The Boone and Crockett Club has found a way. Through their members they secure a large chunk of money (about $2 million) and they go to a University that has a wildlife program, and they offer to pay for an applied wildlife professor. Such professorships live off the interest of the endowed funding given the University. And via some type of cooperative agreement, the donors can dictate, to a degree, what type of professor they want. No University will turn down a “free” professor. Of course, nothing is free in this world. The University has to find office space for that professor and for his/her graduate students, and there are some other costs. You also need the state wildlife agency to become a working partner is this deal. The end result though, is a training program for applied students, who then fill the niche that is available in the job market.

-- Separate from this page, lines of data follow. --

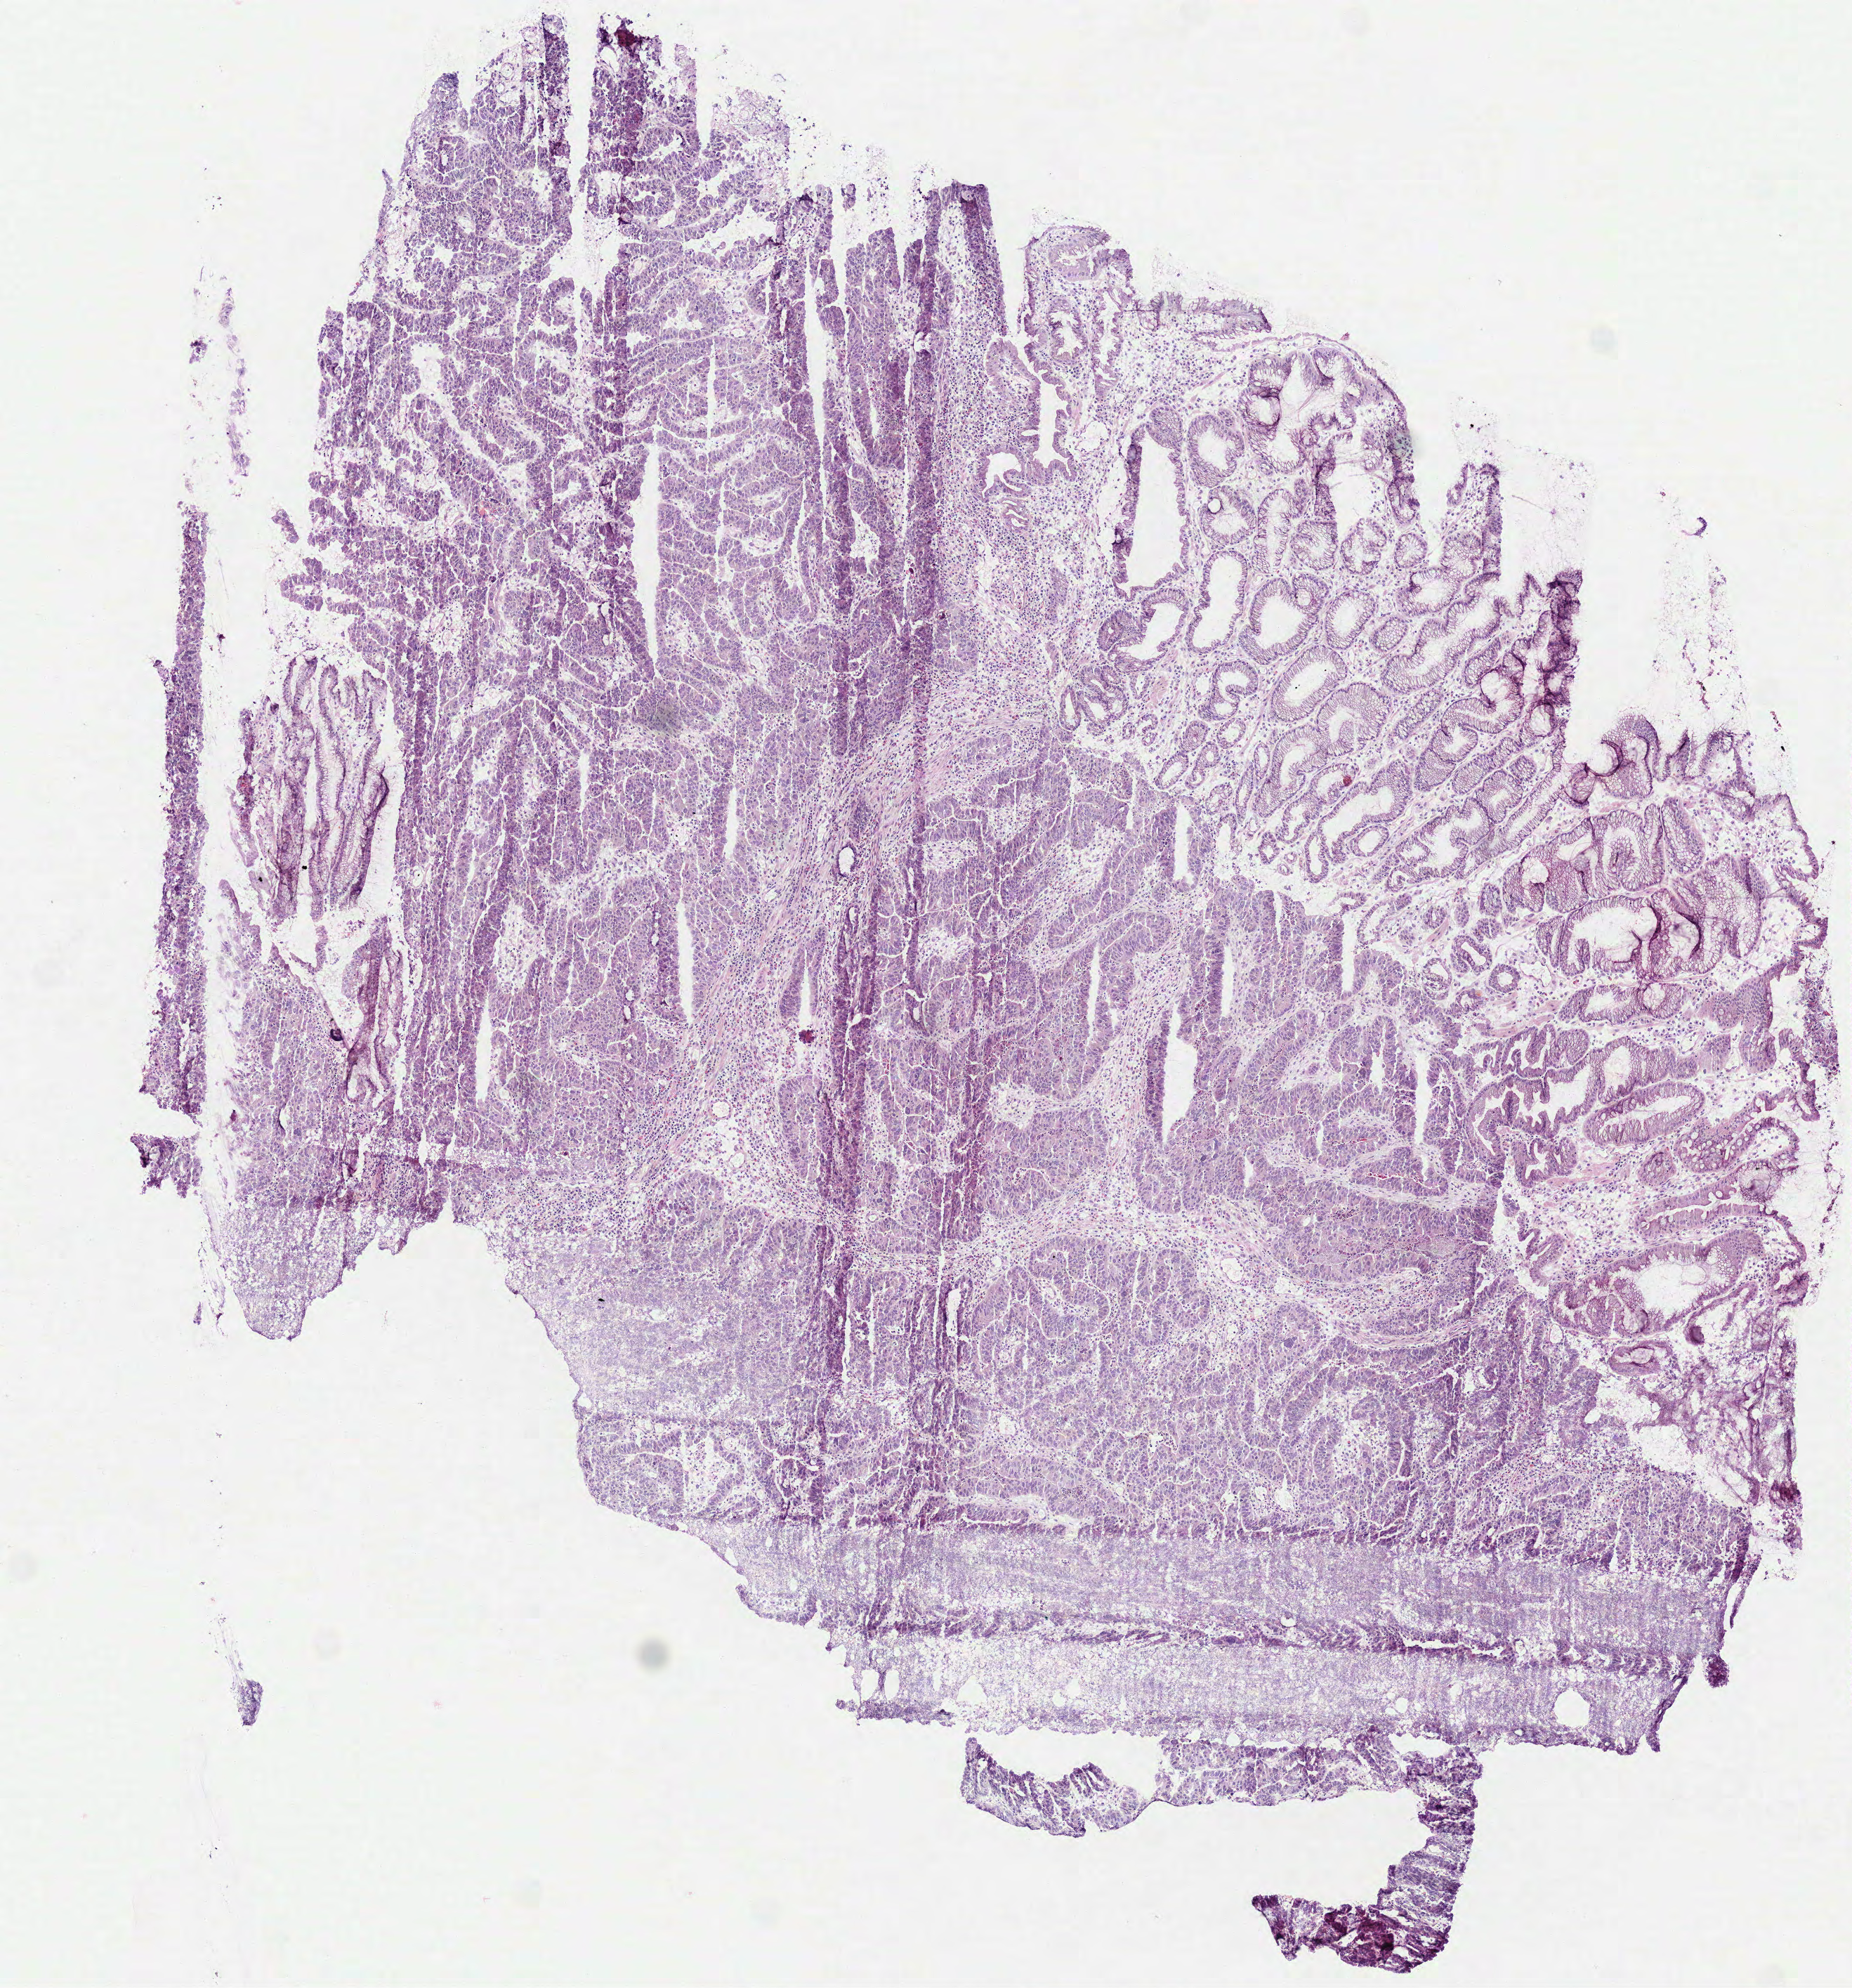
Hematoxylin and eosin (H&E) stained whole-slide image, a low-resolution overview of the entire scanned area, about 5.3 x 5.7 mm; frozen section; stomach, primary tumour sample. Male, age 77 years at initial diagnosis. Histologic grade: G2 (moderately differentiated). Composition of this section per pathologist review: tumour cells 63%, tumour nuclei 60%, normal cells 22%, stromal cells 15%, necrosis 0%.
- TNM: T2 N0 M0
- pathologic diagnosis: Tubular adenocarcinoma (body of stomach)
- lymph nodes positive (case pathology): 0 of 7 examined
- AJCC pathologic stage: IB (7th edition)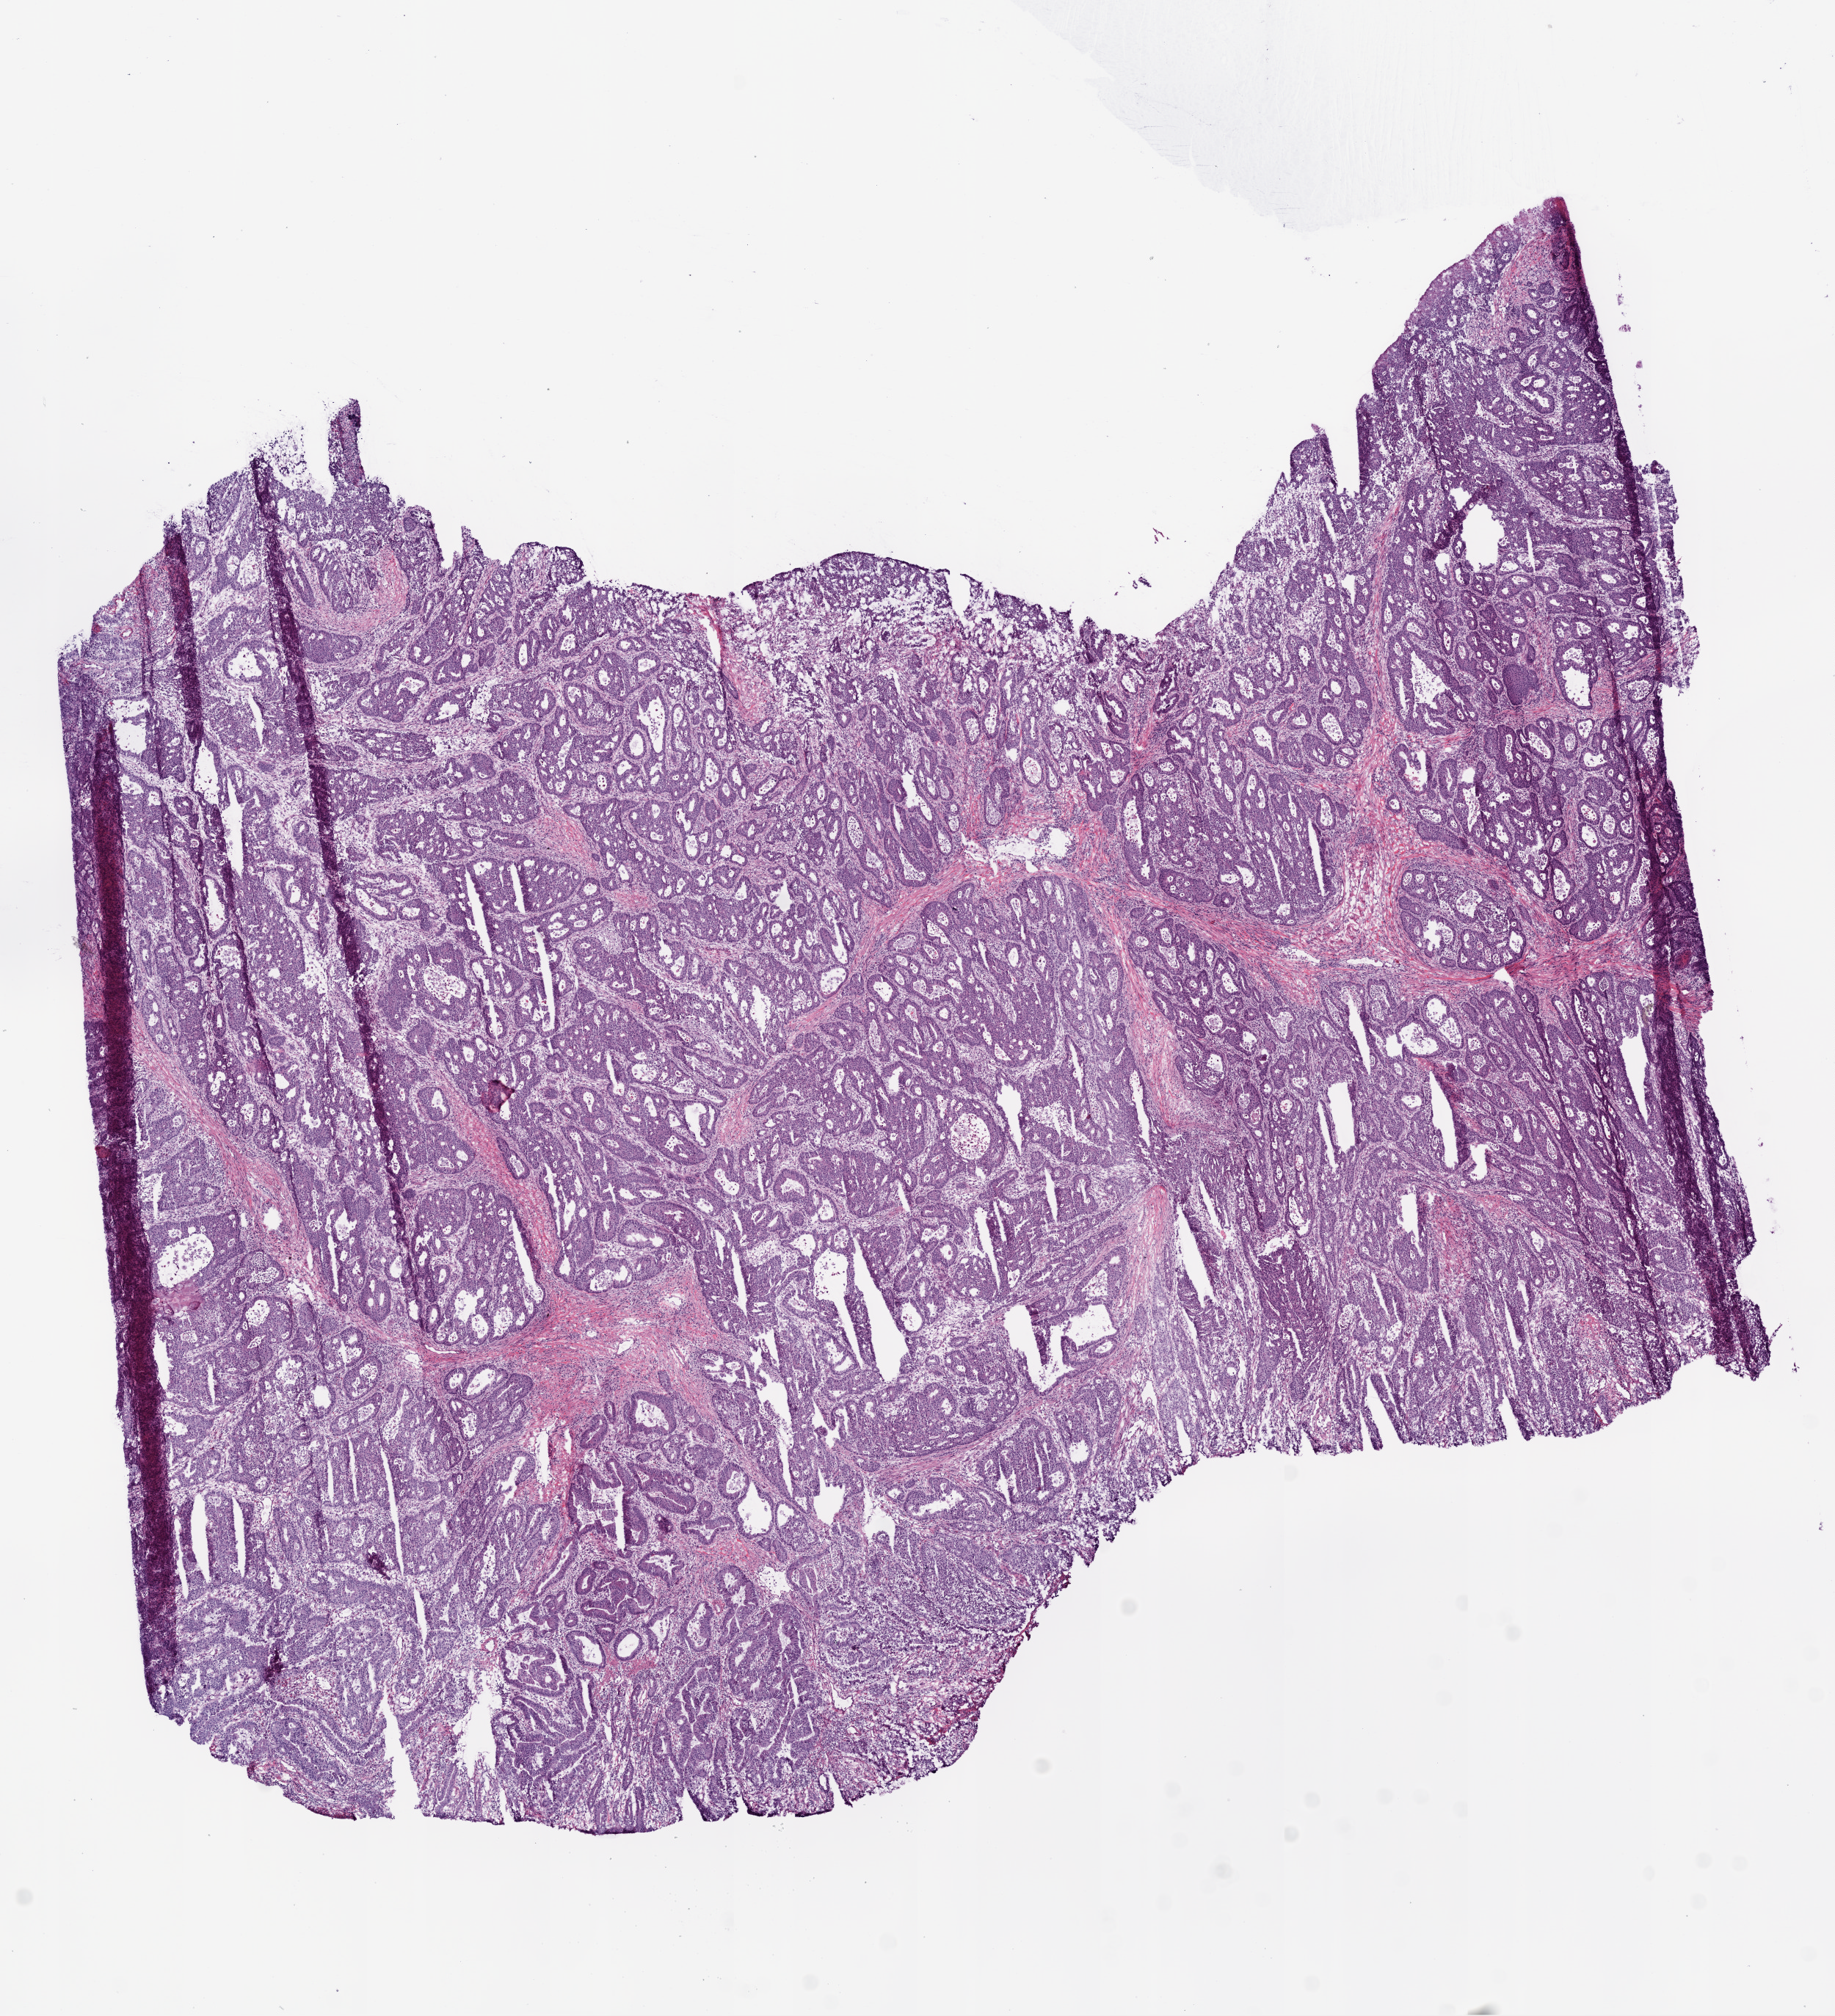
Digitized H&E tissue section (whole slide), a low-resolution overview of the entire scanned area, about 10.0 x 11.0 mm; frozen section; primary tumour sample from the colon. Female, age 83 years at initial diagnosis. Slide review estimates, as recorded: tumour cells 90%, tumour nuclei 75%, normal cells 0%, stromal cells 8%, necrosis 2%.
AJCC pathologic stage: II (5th edition). Lymph nodes positive (case pathology): 0 of 23 examined. Pathologic diagnosis: Adenocarcinoma, NOS.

So far the Boone and Crockett Club has created endowed wildlife professor chairs at four Universities. But more are needed. Where will the money come from to accomplish a goal to put applied faculty in University wildlife schools? I predict that in the future, you might see endowed wildlife professor chairs funded by the hunting industry. Mathews, Easton, Remington, Savage, Realtree, etc.
If a University wants to build a solid program that attracts the best graduate students, it needs money, talented faculty and partners. The big missing link today is money. Who benefits from having a healthy deer herd? Hunters of course, but who else? State wildlife agencies benefit, and since they manage all wildlife for all citizens, then all citizens benefit from a healthy deer population.
Who else? The hunting industry of course. The healthier the deer herd, the more equipment they sell. The more equipment they sell, the more Pittman Robertson excise tax there is that goes back to the state wildlife agency to manage all wildlife. Sweet system. But up until now, the industry input into this system hasn’t been much.

Interesting because business schools at Universities get huge money from industry that is used for scholarships, special programs, etc. Still further, owners of huge businesses, nationally-known businesses, give money to pay for endowed professorships. There are hundreds of endowed professorships, paid for by business presidents, existing in Business-related curricula in most major Universities. What the business gets is great publicity, and the benefits of being able to hire well-trained students into their company.
We need applied wildlife professors if we are to continue to benefit from our cash cow. Don’t be surprised if we see Endowed Professorships created in applied wildlife being established by corporate business leaders from the hunting industry. It has to happen if hunting is to survive.